Indiana: Social worker violates state law

The last person HSLDA member Mrs. Dunbar [not her real name] expected to see when she answered the door on the evening of May 3, 2005 was a social worker investigating allegations of educational neglect and abuse. The social worker met her greeting with a demand to allow him entrance to her home, insisting that she grant him private interviews with each of her homeschooled children.

Surprised by the allegations, and not wanting to allow the social worker into her home, Mrs. Dunbar refused his demand for entrance and interviews and called HSLDA for help when the social worker summoned four police officers and his supervisor to her door. HSLDA Attorney Scott Woodruff advised them of their constitutional right to bar the social workers and police from their home since they did not have a warrant. He also counseled them to allow the social workers to see that the children were well cared for and healthy.

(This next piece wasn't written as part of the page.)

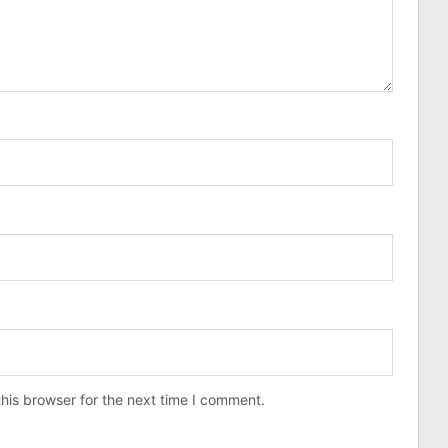
his browser for the next time I comment.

Once the social workers saw for themselves that the children were okay, they decided to leave. As they were leaving, they handed Mrs. Dunbar a pink 3x5 card notifying them that their children were being taken into DYFS custody and directing them to be in court two days later.

The social workers left, however—without taking the children!

"No social worker has the power to simply cite parents into court for not allowing them into their home," Litigation Attorney James R. Mason, III stated. "There was no emergency here, and even though they claimed custody, the social workers did not take custody, and under the circumstances, could not have legally done so."

The card the Dunbars received is for use in cases where a social worker must take a child into physical custody under emergency circumstances. It was never intended for use as a means of citing people into court, as the social workers in this case used it. It is, in fact, a violation of both Indiana law and Constitutional due process for social workers to use the card for that purpose. The Dunbars were left with absolutely no idea of why they had been called into court, and could therefore form no defense to answer the social workers.

On May 5, 2005, Attorney Mason filed a motion to dismiss in the juvenile court, arguing that the procedure followed by the social worker was not only contrary to Indiana law, but that it was also in violation of the Fourth Amendment. The initial hearing was continued and the social workers were provided with ample evidence to demonstrate that the Dunbars' homeschooling program is in full compliance with Indiana law.

A week later, thanks to the groundwork in HSLDA's motion to dismiss, the matter was dismissed in its entirety, and the allegations were declared to be unfounded.